KA: I’ll just do it without the sound next time. [Laughs.]
AVC: In addition to gratuitous nudity, gore is endemic to the genre. How did you decide how much to show?
KA: I have no interest in being gratuitous, but at the same time I also had no interest in pulling punches and shying away from the violence of what was happening. So I wanted to be true to the story and stay as close to it as I could without it being a slasher film. I like it building to the end, and I will go there for a minute, but I will always reel back from it. Like with the nudity, it doesn’t scare me, but I don’t feel the need to put it in your face. Yes, there is blood and there is gore, but there’s not as much of it as other filmmakers would probably put in there.
AVC: It’s great that the movie starts out with so much banter between you and Lake Bell and Kate Bosworth.
KA: I like that it starts out like a chick flick. It sort of starts out like one of my previous movies, with establishing relationships.
AVC: But even that’s not in the traditional “chick flick” format. It’s really just three old friends shooting the shit, which is not something you get to see women do onscreen very often. How did you decide how much of the movie that was going be?
KA: The tricky thing is, it’s actually sort of a technical answer. You have to get to the action by a certain point in the movie to keep your audience engaged. Like, for Freebie, how long do you want before you mention “the freebie”? In the thriller Black Rock, how long do you wait until the first scare? People know it’s coming, but you can’t make them wait too long. We tested a lot of it. That opening chunk, that opening quarter of the movie, could have been doubled in time. We had enough of that footage. But it’s all about keeping the audience engaged and keeping the momentum going.

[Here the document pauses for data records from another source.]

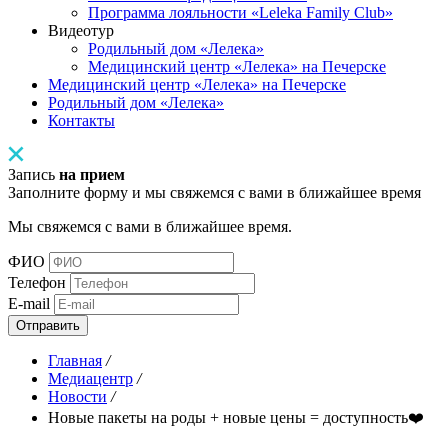
Программа лояльности «Leleka Family Club»
Видеотур
Родильный дом «Лелека»
Медицинский центр «Лелека» на Печерске
Медицинский центр «Лелека» на Печерске
Родильный дом «Лелека»
Контакты
Запись
на прием
Заполните форму и мы свяжемся с вами в ближайшее время
Мы свяжемся с вами в ближайшее время.
ФИО
Телефон
E-mail
Отправить
Главная
/
Медиацентр
/
Новости
/
Новые пакеты на роды + новые цены = доступность❤️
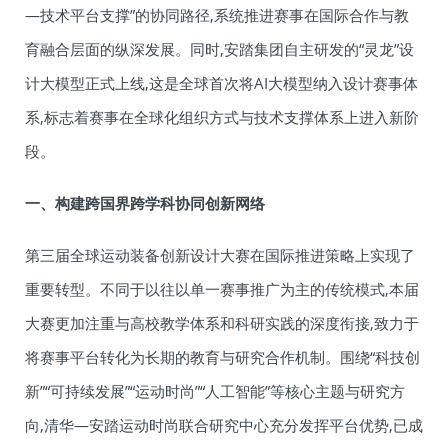
—技术平台支撑”的协同路径,系统推进赛事在国际合作与教
育融合层面的纵深发展。同时,安踏集团自主研发的“灵龙”设
计大模型正式上线,这是全球首次将AI大模型纳入设计赛事体
系,标志着赛事在全球化组织方式与技术支撑体系上进入新阶
段。
一、构建跨国界跨学科协同创新网络
第三届全球运动装备创新设计大赛在国际推进策略上实现了
重要转型。不同于以往以单一赛事推广为主的传统模式,本届
大赛更加注重与高校教学体系和科研实践的深度衔接,致力于
将赛事平台转化为长期的教育与研究合作机制。围绕“科技创
新”“可持续发展”“运动时尚”“人工智能”等核心主题与研究方
向,清华—安踏运动时尚联合研究中心充分发挥平台优势,已成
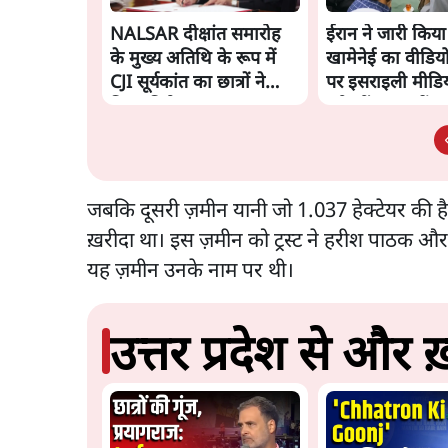
NALSAR दीक्षांत समारोह
ईरान ने जारी किय
के मुख्य अतिथि के रूप में
खामेनेई का वीडियो; 
CJI सूर्यकांत का छात्रों ने
पर इसराइली मीडिय
किया विरोध
रही थीं अफवाहें
जबकि दूसरी ज़मीन यानी जो 1.037 हेक्टेयर की है, श्री 
ख़रीदा था। इस ज़मीन को ट्रस्ट ने हरीश पाठक औ
यह ज़मीन उनके नाम पर थी।
उत्तर प्रदेश से और ख़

AVC: The idea that they hadn’t seen each other in eight years, was that always part of it?
KA: Yup. Someone was saying before that it’s kind of like The Descent. And I was like, “Yes, it’s what I wanted The Descent to be.” I loved the idea that they had all of this emotional shit between them, and then something goes horribly wrong. But then albinos come out of the crevices. It’s like, why? I don’t know why. To me, there’s nothing scarier than being trapped in a cave with the wife of the guy you’ve been fucking who’s dead. So I loved the idea that initially their emotional drama was big enough to be the tension in the moment, but then something else even bigger happens.
AVC: What about the setting? It’s basically right where you grew up.
KA: I was born and raised there. It’s beautiful, and I loved the idea of the beautiful ocean with the craggy rocks. It’s this whole juxtaposition of beauty and brutality—not to get to get too artsy-fartsy on you.
AVC: Go ahead.
KA: Here we go. It’s sort of the theme of the movie. Beautiful girls are getting beaten, and there’s strength and power and weaknesses. It’s all this juxtaposition. So I was just playing with that idea. Plus, it’s hard to get an ugly frame when you’re shooting there. So I had that going for me.
AVC: You still go back there?
KA: Yeah. My family is still there and Mark and I have a house there. It’s changed now for me. I went back at Thanksgiving, which was my first time back since we shot. It’s weird to be back. When we were shooting, the girls and I all stayed in Mark’s and my house and it was so strange to be in the house again and not in production. It felt like I was being very lazy and not doing my work and like, where was Kate? She’s so small she can just hide around every little corner. It was awesome to shoot there. I would have these moments… I remember in the scene where we’re tied up on the beach I looked over at this point that I used to play on all the time as a kid and thought, “I bet I never imagined I would be shooting a film on this beach.” It’s so surreal to me.